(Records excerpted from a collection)
--------------------------------------------------
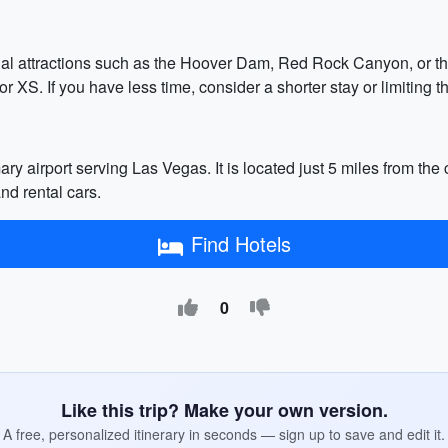
ional attractions such as the Hoover Dam, Red Rock Canyon, or 
XS. If you have less time, consider a shorter stay or limiting th
ry airport serving Las Vegas. It is located just 5 miles from the c
and rental cars.
Find Hotels
0
Like this trip? Make your own version.
A free, personalized itinerary in seconds — sign up to save and edit it.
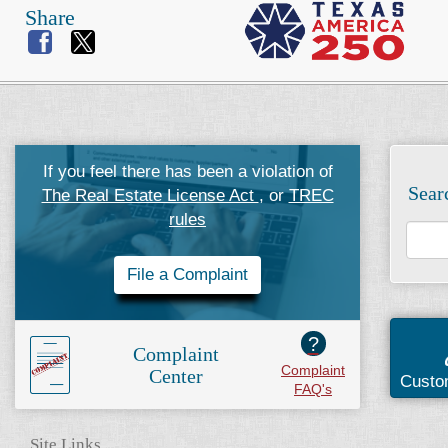
Share
If you feel there has been a violation of
Sear
The Real Estate License Act
, or
TREC
rules
File a Complaint
?
Complaint
Complaint
Center
Custo
FAQ's
Site Links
--------------------------------------------------
■ **What is being asked**
Your reply should restate every entry exactly, with the pictures left out.

■ **Solution**
ional attractions such as the Hoover Dam, Red Rock Canyon, or 
XS. If you have less time, consider a shorter stay or limiting th
ry airport serving Las Vegas. It is located just 5 miles from the c
and rental cars.
Find Hotels
0
Like this trip? Make your own version.
A free, personalized itinerary in seconds — sign up to save and edit it.
Share
If you feel there has been a violation of
Sear
The Real Estate License Act
, or
TREC
rules
File a Complaint
?
Complaint
Complaint
Center
Custo
FAQ's
Site Links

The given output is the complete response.